Unendliche Generationenfrage: Szene aus „Dance Me!“ von She She Pop am HAU Foto: Benjamin Krieg

Der Name des Ortes klingt wie ein Versprechen, klingt nach Sonne, paradiesischem Strand und türkisblauem Meer: Kamilo Beach, am Pazifik gelegen, auf der östlichsten Insel des Archipels von Hawaii. Doch tatsächlich ist Kamilo Beach einer der schmutzigsten Orte der Welt. Denn besondere Meeresströmungen schwemmen hier täglich Tonnen des in den Meeren treibenden Plastikmülls an. Statt Dünen aus Sand gibt es Dünen aus Müll.

Diesen Unort hat sich die Dramatikerin Enis Maci für ihr gleichnamiges Stück ausgesucht. Und als wäre die Lage nicht schon apokalyptisch genug, rast jetzt auch noch eine nordkoreanische Bombe auf Kamilo Beach zu.

Am Strand brennen Feuer, das Plastik schmilzt zu übelriechenden Klumpen zusammen und die Menschen rechnen mit ihrem baldigen Tod. An der Volksbühne setzt Enic Maci ihren finsteren Stoff jetzt gemeinsam mit Pascal Richmann in Szene. Die Uraufführung ist am Mittwoch, dem 19. Januar (Volksbühne, „Kamilo Beach (Am Scham der Zeit)“, ab 28. 1., 20 Uhr).

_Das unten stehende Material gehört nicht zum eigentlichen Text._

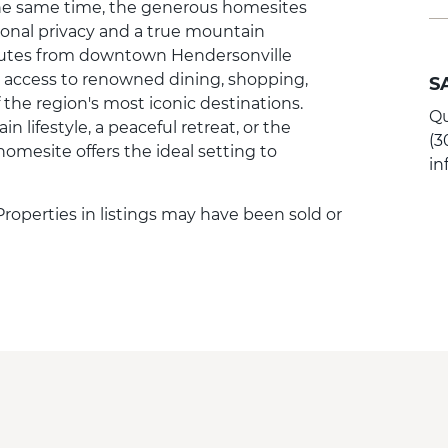
t the same time, the generous homesites
onal privacy and a true mountain
inutes from downtown Hendersonville
joy access to renowned dining, shopping,
S
 the region's most iconic destinations.
Qu
lifestyle, a peaceful retreat, or the
(3
homesite offers the ideal setting to
i
 Properties in listings may have been sold or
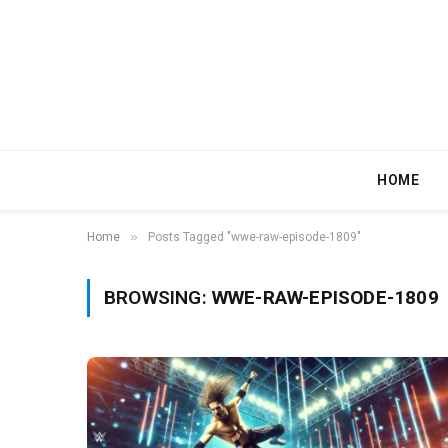
HOME
»
Home
Posts Tagged "wwe-raw-episode-1809"
BROWSING:
WWE-RAW-EPISODE-1809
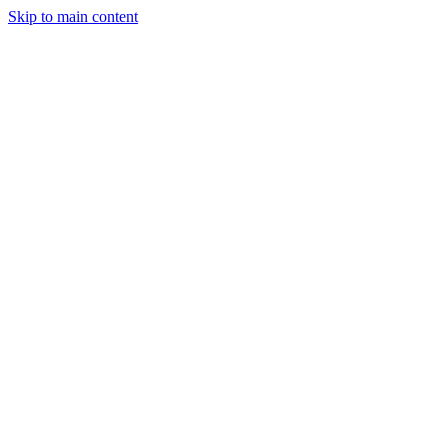
Skip to main content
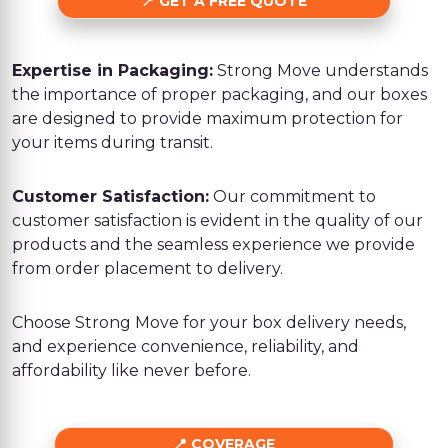
GET A FREE QUOTE
Expertise in Packaging:
Strong Move understands
the importance of proper packaging, and our boxes
are designed to provide maximum protection for
your items during transit.
Customer Satisfaction:
Our commitment to
customer satisfaction is evident in the quality of our
products and the seamless experience we provide
from order placement to delivery.
Choose Strong Move for your box delivery needs,
and experience convenience, reliability, and
affordability like never before.
COVERAGE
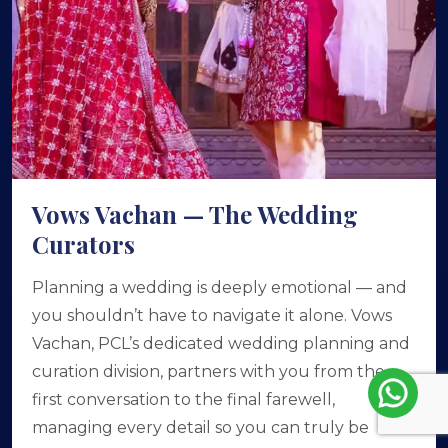
Vows Vachan — The Wedding
Curators
Planning a wedding is deeply emotional — and
you shouldn’t have to navigate it alone. Vows
Vachan, PCL’s dedicated wedding planning and
curation division, partners with you from the
first conversation to the final farewell,
managing every detail so you can truly be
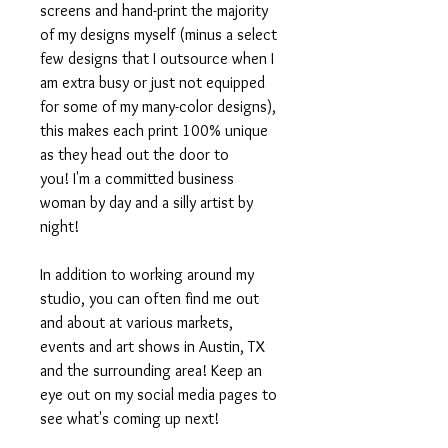
screens and hand-print the majority
of my designs myself (minus a select
few designs that I outsource when I
am extra busy or just not equipped
for some of my many-color designs),
this makes each print 100% unique
as they head out the door to
you! I'm a committed business
woman by day and a silly artist by
night!
In addition to working around my
studio, you can often find me out
and about at various markets,
events and art shows in Austin, TX
and the surrounding area! Keep an
eye out on my social media pages to
see what's coming up next!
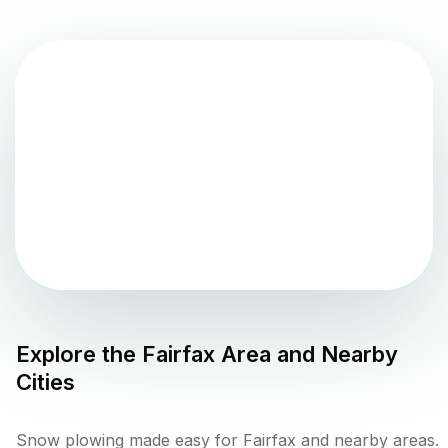
Explore the
Fairfax
Area and Nearby
Cities
Snow plowing made easy for Fairfax and nearby areas.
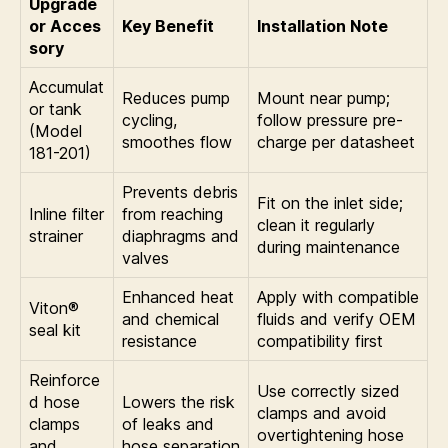
Upgrade
or Acces
Key Benefit
Installation Note
sory
Accumulat
Reduces pump
Mount near pump;
or tank
cycling,
follow pressure pre-
(Model
smoothes flow
charge per datasheet
181-201)
Prevents debris
Fit on the inlet side;
Inline filter
from reaching
clean it regularly
strainer
diaphragms and
during maintenance
valves
Enhanced heat
Apply with compatible
Viton®
and chemical
fluids and verify OEM
seal kit
resistance
compatibility first
Reinforce
Use correctly sized
d hose
Lowers the risk
clamps and avoid
clamps
of leaks and
overtightening hose
and
hose separation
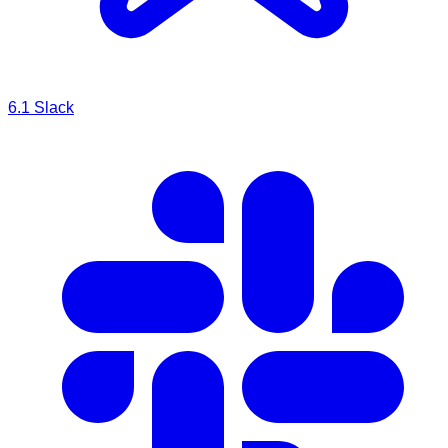
6.1
Slack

Schrecklich ist die Geschichte, die dem neuen Projekt des Kollektivs „Label Noir“ zugrunde liegt: die Geschichte des afroamerikanischen Teenagers Emmett Till nämlich, der 1955 mit 14 Jahren von Weißen brutal ermordet wurde – nachdem ihn eine weiße Frau fadenscheinig beschuldigt hatte, sich ihr „unsittlich genähert“ zu haben, wie das damals hieß. Emmett Tills mutige Mutter hatte den entsetzlich entstellten Leichnam ihres Kindes damals öffentlich aufgebahrt und die Empörung, die dieses Verbrechen an dem Kind auslöste, hat wie ein Katalysator auf die Entstehung der Bürgerrechtsbewegung in den USA gewirkt.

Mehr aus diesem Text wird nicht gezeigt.